Work item: In the material, rewrite the stretch from the line containing "其实天下风云碑，是被唤作" through the line containing "al bursei din Hong Kong a", replacing every "crestere" with "majorare" and leaving everything else unchanged. Return only those lines.

The data below:

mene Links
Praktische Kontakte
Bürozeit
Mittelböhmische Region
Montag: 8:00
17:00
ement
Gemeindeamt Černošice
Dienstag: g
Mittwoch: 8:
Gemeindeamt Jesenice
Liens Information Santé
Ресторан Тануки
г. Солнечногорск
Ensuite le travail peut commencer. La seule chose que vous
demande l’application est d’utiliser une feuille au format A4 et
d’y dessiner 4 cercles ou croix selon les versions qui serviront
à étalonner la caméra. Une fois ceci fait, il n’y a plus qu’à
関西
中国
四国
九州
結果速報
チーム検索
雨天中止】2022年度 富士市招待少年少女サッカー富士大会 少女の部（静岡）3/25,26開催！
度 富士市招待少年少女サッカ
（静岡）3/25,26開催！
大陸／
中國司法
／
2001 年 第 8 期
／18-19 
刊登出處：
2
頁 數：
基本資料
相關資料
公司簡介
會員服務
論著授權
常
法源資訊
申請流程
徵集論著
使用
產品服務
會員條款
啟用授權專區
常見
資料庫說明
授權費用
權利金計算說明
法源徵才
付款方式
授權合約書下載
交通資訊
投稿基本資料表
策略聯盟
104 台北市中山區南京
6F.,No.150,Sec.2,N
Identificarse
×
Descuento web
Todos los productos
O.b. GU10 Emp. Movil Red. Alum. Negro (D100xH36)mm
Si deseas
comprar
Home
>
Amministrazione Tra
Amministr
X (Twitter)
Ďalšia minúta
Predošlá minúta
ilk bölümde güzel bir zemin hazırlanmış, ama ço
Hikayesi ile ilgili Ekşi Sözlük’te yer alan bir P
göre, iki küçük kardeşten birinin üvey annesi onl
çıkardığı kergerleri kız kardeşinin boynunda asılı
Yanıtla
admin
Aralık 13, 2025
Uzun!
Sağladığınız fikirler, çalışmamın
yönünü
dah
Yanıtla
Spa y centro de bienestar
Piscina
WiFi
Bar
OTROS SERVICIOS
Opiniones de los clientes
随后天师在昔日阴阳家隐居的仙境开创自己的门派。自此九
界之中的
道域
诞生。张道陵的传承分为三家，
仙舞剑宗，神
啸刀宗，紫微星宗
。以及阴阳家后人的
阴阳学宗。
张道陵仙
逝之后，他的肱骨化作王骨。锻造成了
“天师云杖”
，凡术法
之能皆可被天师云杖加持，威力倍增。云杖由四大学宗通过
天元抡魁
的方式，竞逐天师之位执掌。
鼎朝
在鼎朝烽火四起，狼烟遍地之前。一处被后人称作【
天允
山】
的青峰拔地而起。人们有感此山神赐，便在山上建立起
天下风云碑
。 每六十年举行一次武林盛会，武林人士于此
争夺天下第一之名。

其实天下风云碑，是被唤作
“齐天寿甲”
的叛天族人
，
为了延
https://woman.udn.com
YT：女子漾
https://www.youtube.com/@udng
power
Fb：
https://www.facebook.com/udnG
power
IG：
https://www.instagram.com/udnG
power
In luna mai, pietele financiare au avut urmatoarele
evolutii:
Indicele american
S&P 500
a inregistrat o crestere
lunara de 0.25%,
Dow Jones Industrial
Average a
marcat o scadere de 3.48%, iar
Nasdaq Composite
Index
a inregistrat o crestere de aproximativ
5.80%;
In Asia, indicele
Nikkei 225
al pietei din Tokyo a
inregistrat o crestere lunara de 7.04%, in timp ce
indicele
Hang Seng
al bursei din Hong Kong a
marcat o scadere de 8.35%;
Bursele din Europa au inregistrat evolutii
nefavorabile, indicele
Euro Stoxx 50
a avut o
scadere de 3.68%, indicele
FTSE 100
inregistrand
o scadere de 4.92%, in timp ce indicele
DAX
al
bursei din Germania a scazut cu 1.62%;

End of The data.

Result for this task:
其实天下风云碑，是被唤作
“齐天寿甲”
的叛天族人
，
为了延
https://woman.udn.com
YT：女子漾
https://www.youtube.com/@udng
power
Fb：
https://www.facebook.com/udnG
power
IG：
https://www.instagram.com/udnG
power
In luna mai, pietele financiare au avut urmatoarele
evolutii:
Indicele american
S&P 500
a inregistrat o majorare
lunara de 0.25%,
Dow Jones Industrial
Average a
marcat o scadere de 3.48%, iar
Nasdaq Composite
Index
a inregistrat o majorare de aproximativ
5.80%;
In Asia, indicele
Nikkei 225
al pietei din Tokyo a
inregistrat o majorare lunara de 7.04%, in timp ce
indicele
Hang Seng
al bursei din Hong Kong a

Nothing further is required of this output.